In The War of the Lamb, John Howard Yoder talks a little about heroism, specifically in terms of Martin Luther King and Che Guevara. Both men, he points out, were killed; both have, as a result, been viewed as martyrs. Yoder points out that following King’s assassination:

] Many leaped to the conclusion that nonviolent alternatives had thereby been refuted. At the same time, all over Latin America, the fact that Che Guevera had been gunned down in the Bolivian mountains did not mean that guerrilla violence had failed. Why not?

The inconguity is even more striking when we remember that King…had expected to be martyred.
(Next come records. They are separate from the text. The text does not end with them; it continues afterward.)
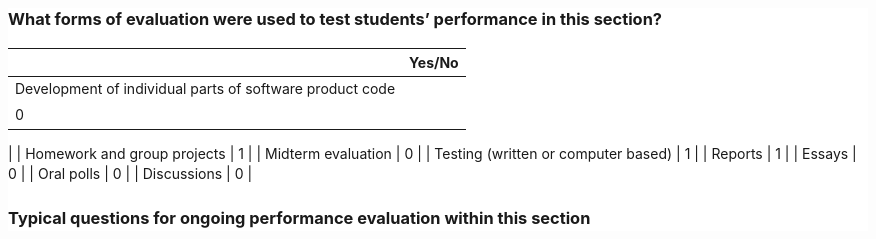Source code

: 
### What forms of evaluation were used to test students’ performance in this section?




|  | **Yes/No** |
| --- | --- |
| Development of individual parts of software product code
 | 0
 |
| Homework and group projects
 | 1
 |
| Midterm evaluation
 | 0
 |
| Testing (written or computer based)
 | 1
 |
| Reports
 | 1
 |
| Essays
 | 0
 |
| Oral polls
 | 0
 |
| Discussions
 | 0
 |


### Typical questions for ongoing performance evaluation within this section
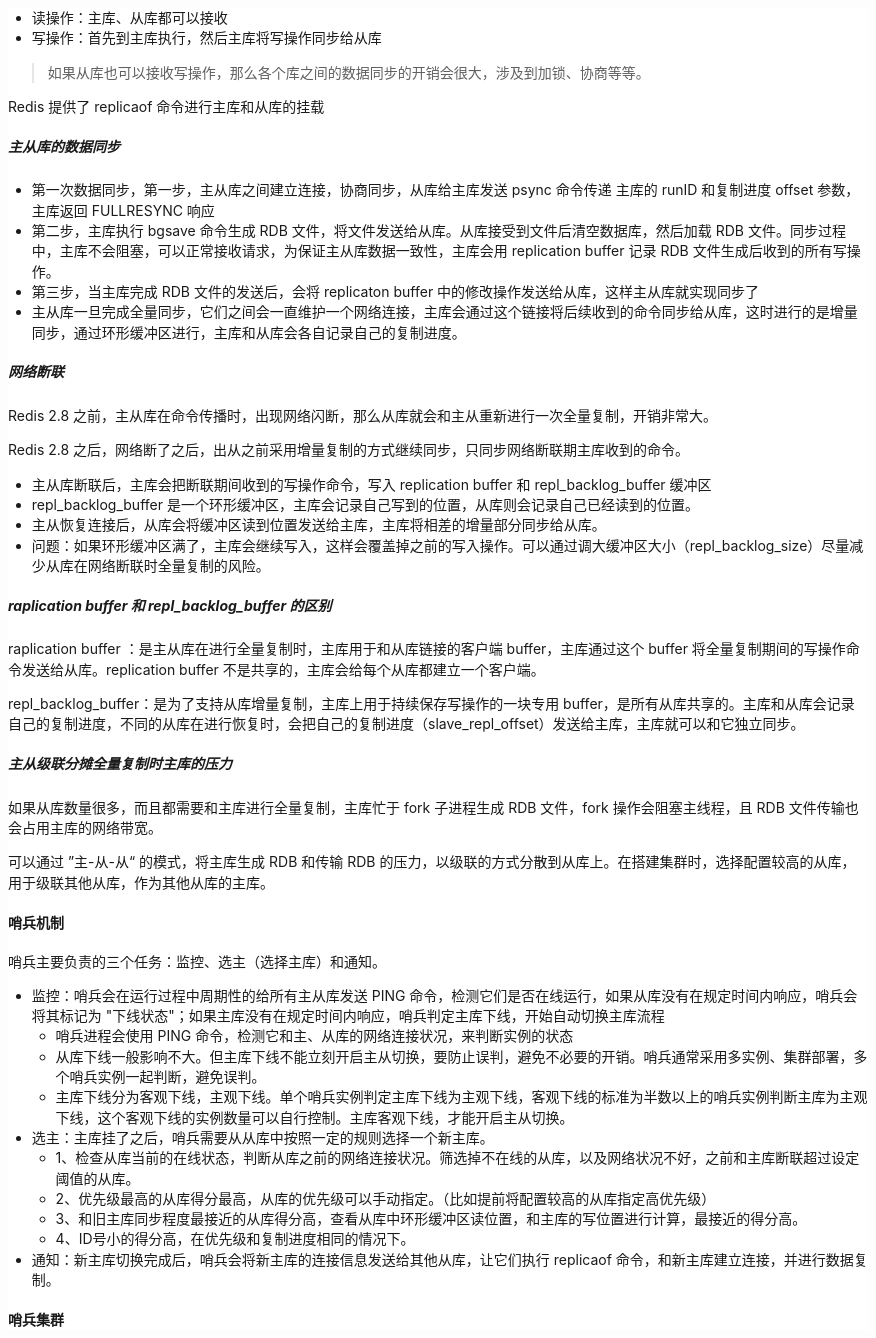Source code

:- 读操作：主库、从库都可以接收
- 写操作：首先到主库执行，然后主库将写操作同步给从库

> 如果从库也可以接收写操作，那么各个库之间的数据同步的开销会很大，涉及到加锁、协商等等。

Redis 提供了 replicaof 命令进行主库和从库的挂载

##### 主从库的数据同步

- 第一次数据同步，第一步，主从库之间建立连接，协商同步，从库给主库发送 psync 命令传递 主库的 runID 和复制进度 offset 参数，主库返回 FULLRESYNC 响应
- 第二步，主库执行 bgsave 命令生成 RDB 文件，将文件发送给从库。从库接受到文件后清空数据库，然后加载 RDB 文件。同步过程中，主库不会阻塞，可以正常接收请求，为保证主从库数据一致性，主库会用 replication buffer 记录 RDB 文件生成后收到的所有写操作。
- 第三步，当主库完成 RDB 文件的发送后，会将 replicaton buffer 中的修改操作发送给从库，这样主从库就实现同步了
- 主从库一旦完成全量同步，它们之间会一直维护一个网络连接，主库会通过这个链接将后续收到的命令同步给从库，这时进行的是增量同步，通过环形缓冲区进行，主库和从库会各自记录自己的复制进度。

##### 网络断联

Redis 2.8 之前，主从库在命令传播时，出现网络闪断，那么从库就会和主从重新进行一次全量复制，开销非常大。

Redis 2.8 之后，网络断了之后，出从之前采用增量复制的方式继续同步，只同步网络断联期主库收到的命令。

- 主从库断联后，主库会把断联期间收到的写操作命令，写入 replication buffer 和 repl_backlog_buffer 缓冲区
- repl_backlog_buffer 是一个环形缓冲区，主库会记录自己写到的位置，从库则会记录自己已经读到的位置。
- 主从恢复连接后，从库会将缓冲区读到位置发送给主库，主库将相差的增量部分同步给从库。
- 问题：如果环形缓冲区满了，主库会继续写入，这样会覆盖掉之前的写入操作。可以通过调大缓冲区大小（repl_backlog_size）尽量减少从库在网络断联时全量复制的风险。

##### raplication buffer 和 repl_backlog_buffer 的区别

raplication buffer ：是主从库在进行全量复制时，主库用于和从库链接的客户端 buffer，主库通过这个 buffer 将全量复制期间的写操作命令发送给从库。replication buffer 不是共享的，主库会给每个从库都建立一个客户端。

repl_backlog_buffer：是为了支持从库增量复制，主库上用于持续保存写操作的一块专用 buffer，是所有从库共享的。主库和从库会记录自己的复制进度，不同的从库在进行恢复时，会把自己的复制进度（slave_repl_offset）发送给主库，主库就可以和它独立同步。

##### 主从级联分摊全量复制时主库的压力

如果从库数量很多，而且都需要和主库进行全量复制，主库忙于 fork 子进程生成 RDB 文件，fork 操作会阻塞主线程，且 RDB 文件传输也会占用主库的网络带宽。

可以通过 ”主-从-从“ 的模式，将主库生成 RDB 和传输 RDB 的压力，以级联的方式分散到从库上。在搭建集群时，选择配置较高的从库，用于级联其他从库，作为其他从库的主库。

#### 哨兵机制

哨兵主要负责的三个任务：监控、选主（选择主库）和通知。

- 监控：哨兵会在运行过程中周期性的给所有主从库发送 PING 命令，检测它们是否在线运行，如果从库没有在规定时间内响应，哨兵会将其标记为 "下线状态"；如果主库没有在规定时间内响应，哨兵判定主库下线，开始自动切换主库流程
  - 哨兵进程会使用 PING 命令，检测它和主、从库的网络连接状况，来判断实例的状态
  - 从库下线一般影响不大。但主库下线不能立刻开启主从切换，要防止误判，避免不必要的开销。哨兵通常采用多实例、集群部署，多个哨兵实例一起判断，避免误判。
  - 主库下线分为客观下线，主观下线。单个哨兵实例判定主库下线为主观下线，客观下线的标准为半数以上的哨兵实例判断主库为主观下线，这个客观下线的实例数量可以自行控制。主库客观下线，才能开启主从切换。
- 选主：主库挂了之后，哨兵需要从从库中按照一定的规则选择一个新主库。
  - 1、检查从库当前的在线状态，判断从库之前的网络连接状况。筛选掉不在线的从库，以及网络状况不好，之前和主库断联超过设定阈值的从库。
  - 2、优先级最高的从库得分最高，从库的优先级可以手动指定。（比如提前将配置较高的从库指定高优先级）
  - 3、和旧主库同步程度最接近的从库得分高，查看从库中环形缓冲区读位置，和主库的写位置进行计算，最接近的得分高。
  - 4、ID号小的得分高，在优先级和复制进度相同的情况下。
- 通知：新主库切换完成后，哨兵会将新主库的连接信息发送给其他从库，让它们执行 replicaof 命令，和新主库建立连接，并进行数据复制。

#### 哨兵集群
This was true both in the general sense of the knowledge that nonviolence will be costly, undergirded by the Christian readiness to ‘share in the sufferings of Christ’ and in the more precise sense that King gave voice to ominous premonitions in the weeks and days just before his death. Che’s defeat, on the other hand, was not in the Marxist scenario. On the general level, for the Marxist the victory of the revolution is assured by the laws, as sure as those of mechanics of dialectical materialism. In the narrow sense as well, Guevara, just before he was captured and killed, was still expecting to win as head of the violent insurgency in Bolivia.

Is there not some flaw in the logic here? Of a man who predicted his death, who explained why he accepted it, whose work did not perish with his death, the critics argue that his view is refuted by that death. Of the other man, who premised victory and whose campaign did collapse with his death, his faithful proclaim his resurrection…. The Marxist believe that their hero’s death is powerful on some other level than his military defeat. Whatever that reasoning may be called, it is not standard Marxist pragmatism, but some kind of apocalyptic myth.
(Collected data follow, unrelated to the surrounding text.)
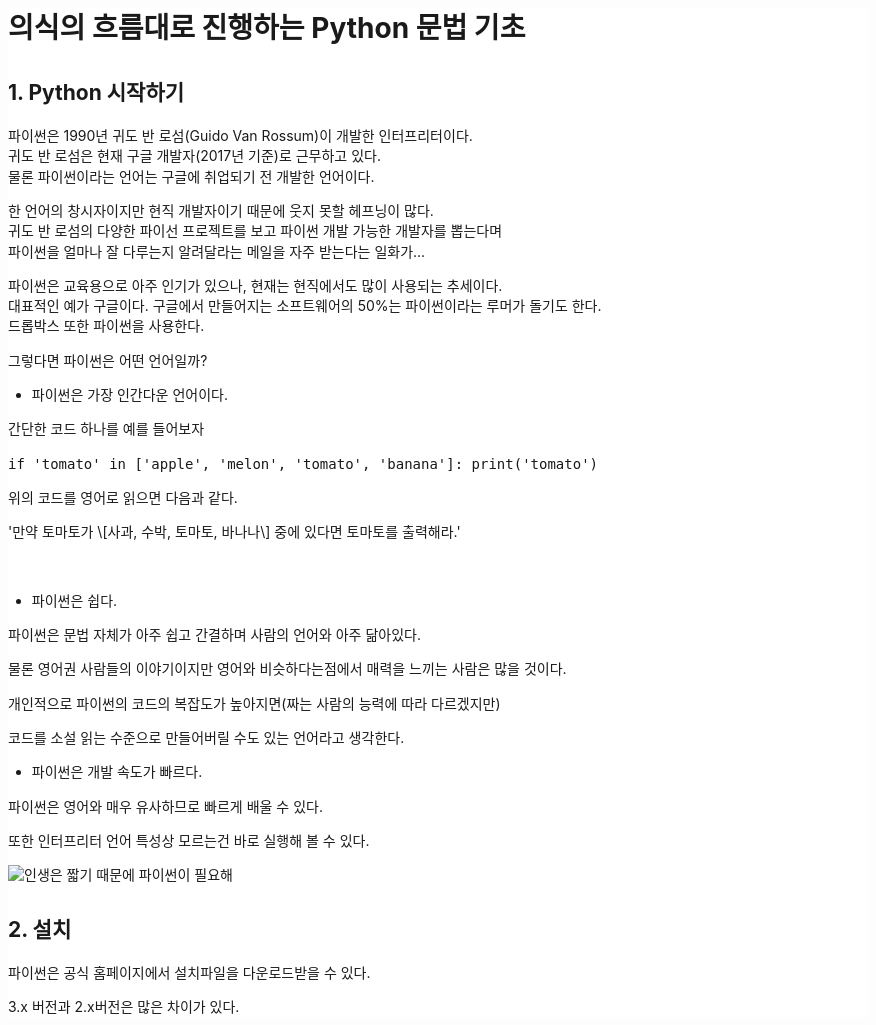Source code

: # 의식의 흐름대로 진행하는 Python 문법 기초

## 1. Python 시작하기
<p>
파이썬은 1990년 귀도 반 로섬(Guido Van Rossum)이 개발한 인터프리터이다.</br>
귀도 반 로섬은 현재 구글 개발자(2017년 기준)로 근무하고 있다.</br>
물론 파이썬이라는 언어는 구글에 취업되기 전 개발한 언어이다.</br>
</p>
</p>
한 언어의 창시자이지만 현직 개발자이기 때문에 웃지 못할 헤프닝이 많다.</br>
귀도 반 로섬의 다양한 파이선 프로젝트를 보고 파이썬 개발 가능한 개발자를 뽑는다며</br>
파이썬을 얼마나 잘 다루는지 알려달라는 메일을 자주 받는다는 일화가...</br>
</p>
파이썬은 교육용으로 아주 인기가 있으나, 현재는 현직에서도 많이 사용되는 추세이다.</br>
대표적인 예가 구글이다. 구글에서 만들어지는 소프트웨어의 50%는 파이썬이라는 루머가 돌기도 한다.</br>
드롭박스 또한 파이썬을 사용한다.</br>
</p>

그렇다면 파이썬은 어떤 언어일까?

- 파이썬은 가장 인간다운 언어이다.

간단한 코드 하나를 예를 들어보자
<pre>
if 'tomato' in ['apple', 'melon', 'tomato', 'banana']: print('tomato') 
</pre>

위의 코드를 영어로 읽으면 다음과 같다.
<p>'만약 토마토가 \[사과, 수박, 토마토, 바나나\] 중에 있다면 토마토를 출력해라.'</p>
</br>

- 파이썬은 쉽다.

파이썬은 문법 자체가 아주 쉽고 간결하며 사람의 언어와 아주 닮아있다.

물론 영어권 사람들의 이야기이지만 영어와 비슷하다는점에서 매력을 느끼는 사람은 많을 것이다.

개인적으로 파이썬의 코드의 복잡도가 높아지면(짜는 사람의 능력에 따라 다르겠지만)

코드를 소설 읽는 수준으로 만들어버릴 수도 있는 언어라고 생각한다.

- 파이썬은 개발 속도가 빠르다.

파이썬은 영어와 매우 유사하므로 빠르게 배울 수 있다.

또한 인터프리터 언어 특성상 모르는건 바로 실행해 볼 수 있다.

![인생은 짧기 때문에 파이썬이 필요해](http://devrel.qiniucdn.com/data/20140103005904/029_hooded_gray_o_1.jpg)

## 2. 설치

파이썬은 공식 홈페이지에서 설치파일을 다운로드받을 수 있다.

3.x 버전과 2.x버전은 많은 차이가 있다.
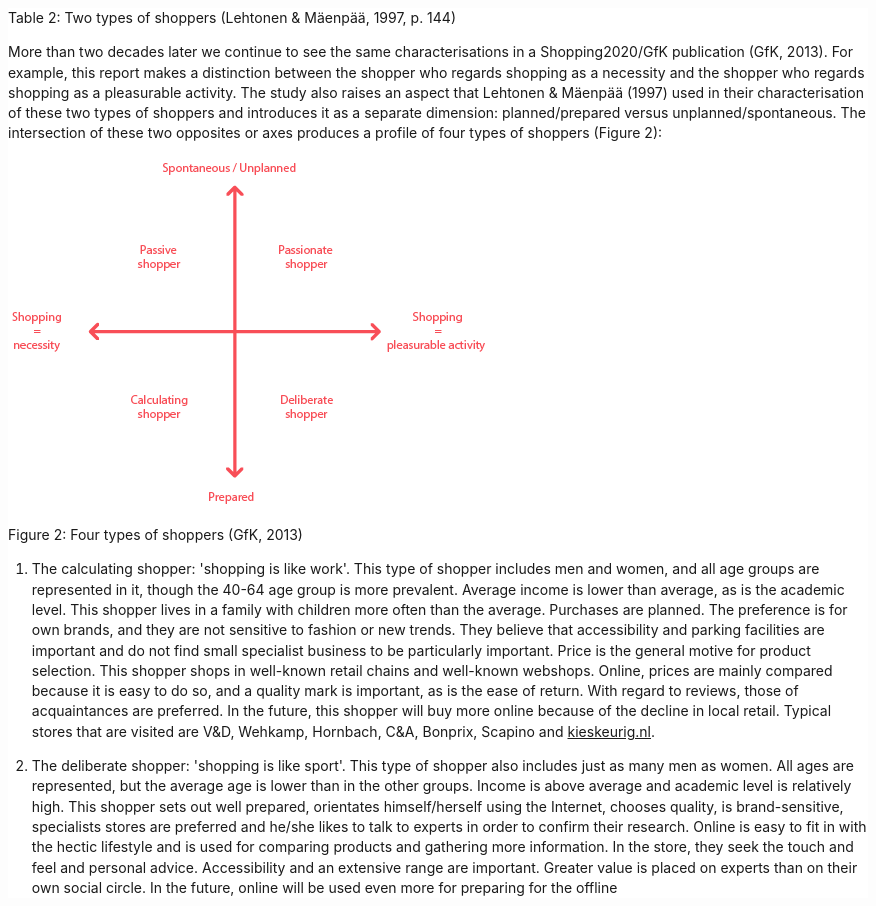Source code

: Table 2: Two types of shoppers (Lehtonen & Mäenpää, 1997, p. 144)


More than two decades later we continue to see the same
characterisations in a Shopping2020/GfK publication (GfK, 2013). For
example, this report makes a distinction between the shopper who regards
shopping as a necessity and the shopper who regards shopping as a
pleasurable activity. The study also raises an aspect that Lehtonen &
Mäenpää (1997) used in their characterisation of these two types of
shoppers and introduces it as a separate dimension: planned/prepared
versus unplanned/spontaneous. The intersection of these two opposites or
axes produces a profile of four types of shoppers (Figure 2):

![Figure 2: Four types of shoppers (GfK, 2013)](imgs/figure2.png)

Figure 2: Four types of shoppers (GfK, 2013)

1.  The calculating shopper: 'shopping is like work'. This type of
    shopper includes men and women, and all age groups are represented
    in it, though the 40-64 age group is more prevalent. Average income
    is lower than average, as is the academic level. This shopper lives
    in a family with children more often than the average. Purchases are
    planned. The preference is for own brands, and they are not
    sensitive to fashion or new trends. They believe that accessibility
    and parking facilities are important and do not find small
    specialist business to be particularly important. Price is the
    general motive for product selection. This shopper shops in
    well-known retail chains and well-known webshops. Online, prices are
    mainly compared because it is easy to do so, and a quality mark is
    important, as is the ease of return. With regard to reviews, those
    of acquaintances are preferred. In the future, this shopper will buy
    more online because of the decline in local retail. Typical stores
    that are visited are V&D, Wehkamp, Hornbach, C&A, Bonprix, Scapino
    and [kieskeurig.nl](http://kieskeurig.nl).

2.  The deliberate shopper: 'shopping is like sport'. This type of
    shopper also includes just as many men as women. All ages are
    represented, but the average age is lower than in the other groups.
    Income is above average and academic level is relatively high. This
    shopper sets out well prepared, orientates himself/herself using the
    Internet, chooses quality, is brand-sensitive, specialists stores
    are preferred and he/she likes to talk to experts in order to
    confirm their research. Online is easy to fit in with the hectic
    lifestyle and is used for comparing products and gathering more
    information. In the store, they seek the touch and feel and personal
    advice. Accessibility and an extensive range are important. Greater
    value is placed on experts than on their own social circle. In the
    future, online will be used even more for preparing for the offline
The Nail suggests that, for “apocalyptic myth,” we might substitute “genre fairy tale.” The narratives that justify violence are, predominantly, not about realism, but about revenge or excitement or masculinity — which is to say, they’re pulp. Perhaps, The Nail suggests, nonviolence isn’t wrong because its unrealistic, but rather because it gets in the way of the really quite embarrassingly stupid stories we like to tell ourselves.